# Galois groups of polynomials and explicit equations for the roots

Lets say I have calculated the galois group of some polynomial and I also have the subgroup structure. What's an effective procedure to turn the group into equations for the actual roots of the polynomial in terms of its coefficients assuming the galois group of the polynomial is solvable?

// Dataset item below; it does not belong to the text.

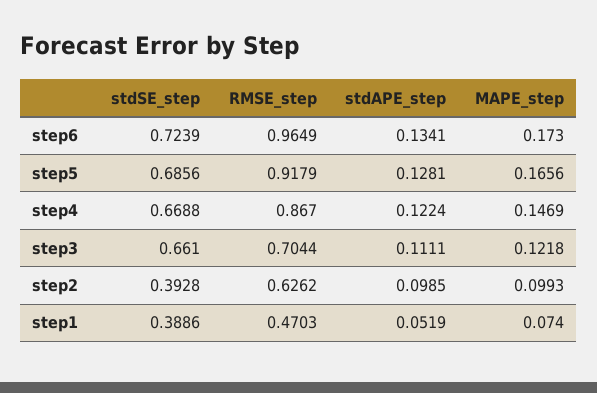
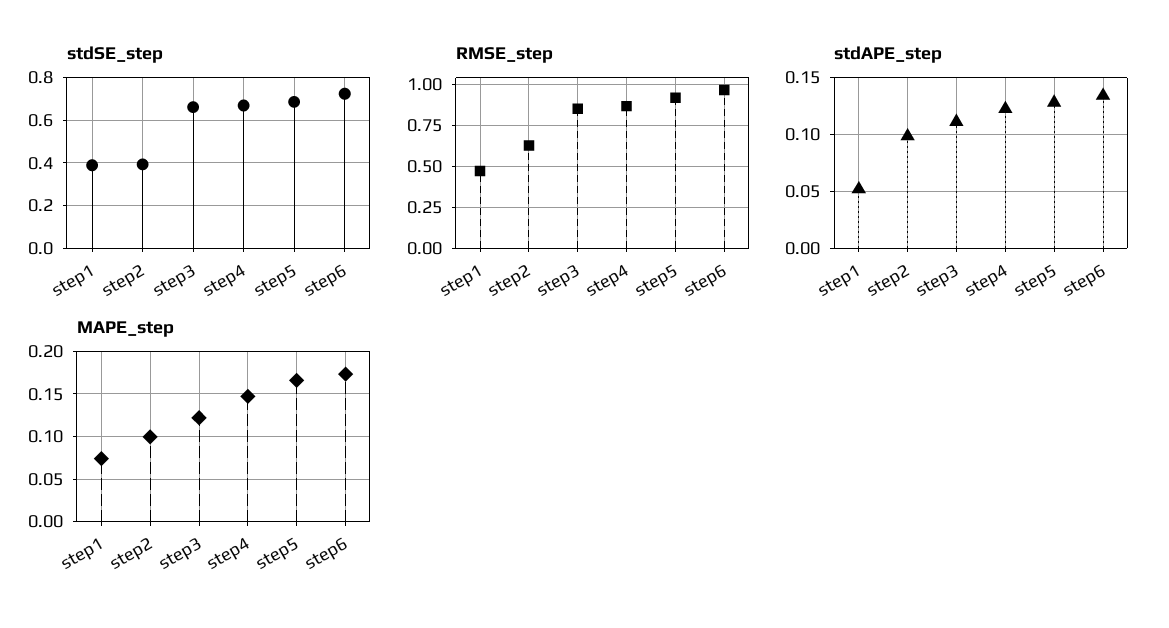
RMSE_step, step3: 0.7044 -> 0.85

• Some examples of this might be worked out in the book "Galois Theory" by D. Cox. But why do you really want to do this? The reality is that Galois theory is not really designed to make that task straightforward or efficient. In fact Galois made that point himself in one of his letters. If I can dig up that citation I'll post it here later.
– KCd
Mar 20, 2011 at 3:29
• @KCd: It seems odd to motivate the subject by saying things about roots of equations and how they can be expressed in terms of the coefficients if and only if the group is solvable and not have a single worked out example. During my studies I haven't found an example so that's why I asked.
– user961
Mar 20, 2011 at 4:40
• Ah, you have never seen even one example. In Dummit & Foote's Abstract Algebra they have an exercise which works out explicit formulas for the 17th roots of unity in terms of nested radicals. And you can find Galois-theoretic derivations of the cubic and quartic formulas by a simple Google search for "galois theory cubic formula". I personally think it's far more interesting that you can use Galois extensions to create 9-dimensional division rings (over the rational numbers) since the only division ring most non-algebraists have heard of, namely the real quaternions, has dimension 4.
– KCd
Mar 20, 2011 at 5:01
• And since you write about not seeing an example in your studies, why not approach a local professor (perhaps the teacher of your algebra course) and ask in person how to get such examples?
– KCd
Mar 20, 2011 at 5:03
• @KCd: You are welcome to post your comment as an answer so I can close the question.